### Data records
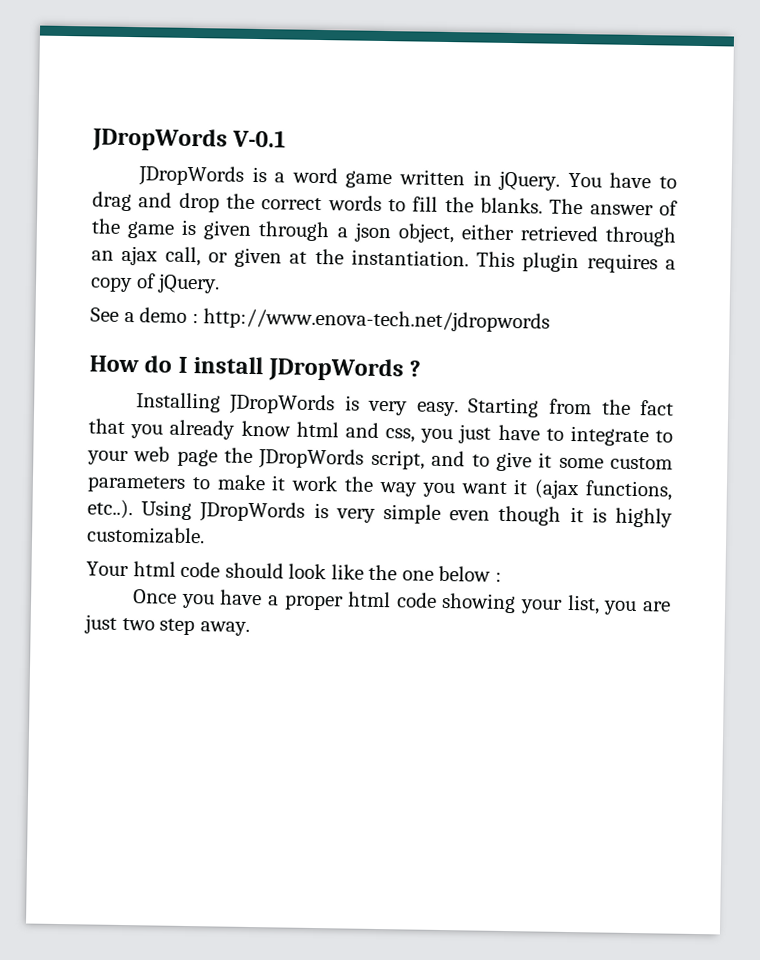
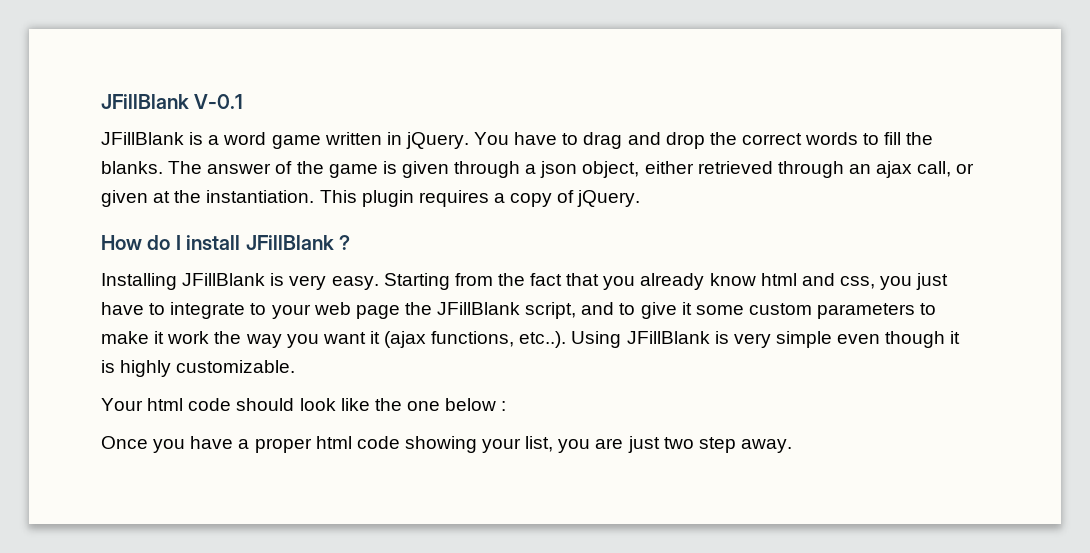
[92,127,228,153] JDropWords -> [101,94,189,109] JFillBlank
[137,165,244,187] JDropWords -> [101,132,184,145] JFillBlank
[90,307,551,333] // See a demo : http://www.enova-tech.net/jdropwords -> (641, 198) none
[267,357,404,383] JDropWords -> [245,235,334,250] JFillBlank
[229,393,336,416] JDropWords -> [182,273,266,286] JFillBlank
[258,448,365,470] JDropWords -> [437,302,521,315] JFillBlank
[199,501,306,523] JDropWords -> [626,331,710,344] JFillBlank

---

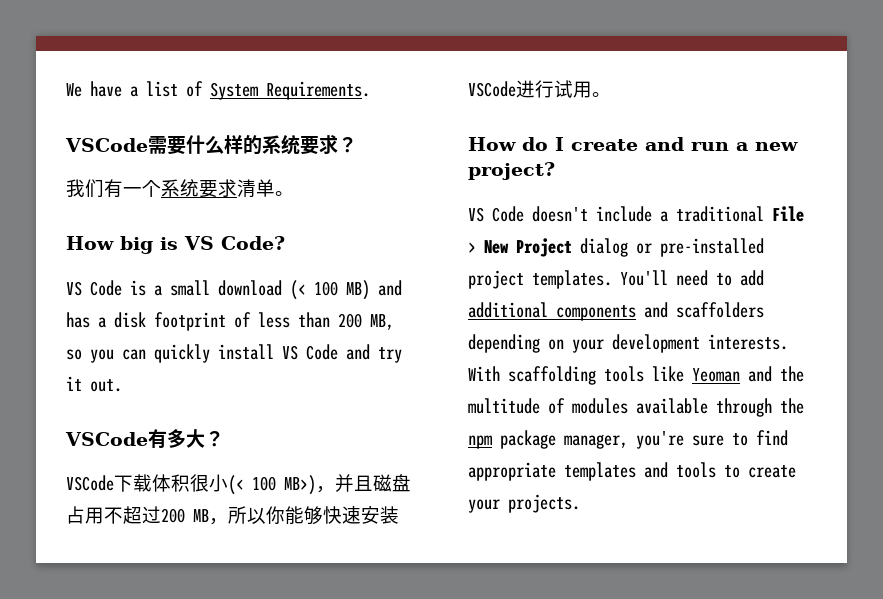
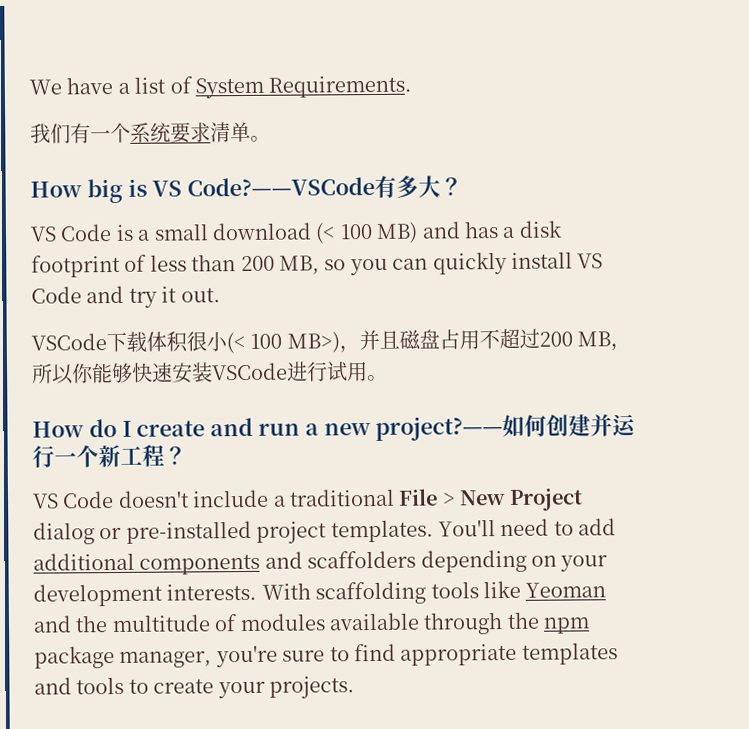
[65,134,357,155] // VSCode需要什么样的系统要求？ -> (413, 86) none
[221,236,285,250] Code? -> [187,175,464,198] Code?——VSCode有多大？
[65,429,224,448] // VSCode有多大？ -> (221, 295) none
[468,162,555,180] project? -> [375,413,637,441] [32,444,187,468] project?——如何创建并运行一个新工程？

### Exercise aim
Repeat, word for word, the lines above between the line holding "[221,236,285,250] Code? ->" and the line holding "[468,162,555,180] project? ->", inclusive; omit everything else.

### Answer to the exercise
[221,236,285,250] Code? -> [187,175,464,198] Code?——VSCode有多大？
[65,429,224,448] // VSCode有多大？ -> (221, 295) none
[468,162,555,180] project? -> [375,413,637,441] [32,444,187,468] project?——如何创建并运行一个新工程？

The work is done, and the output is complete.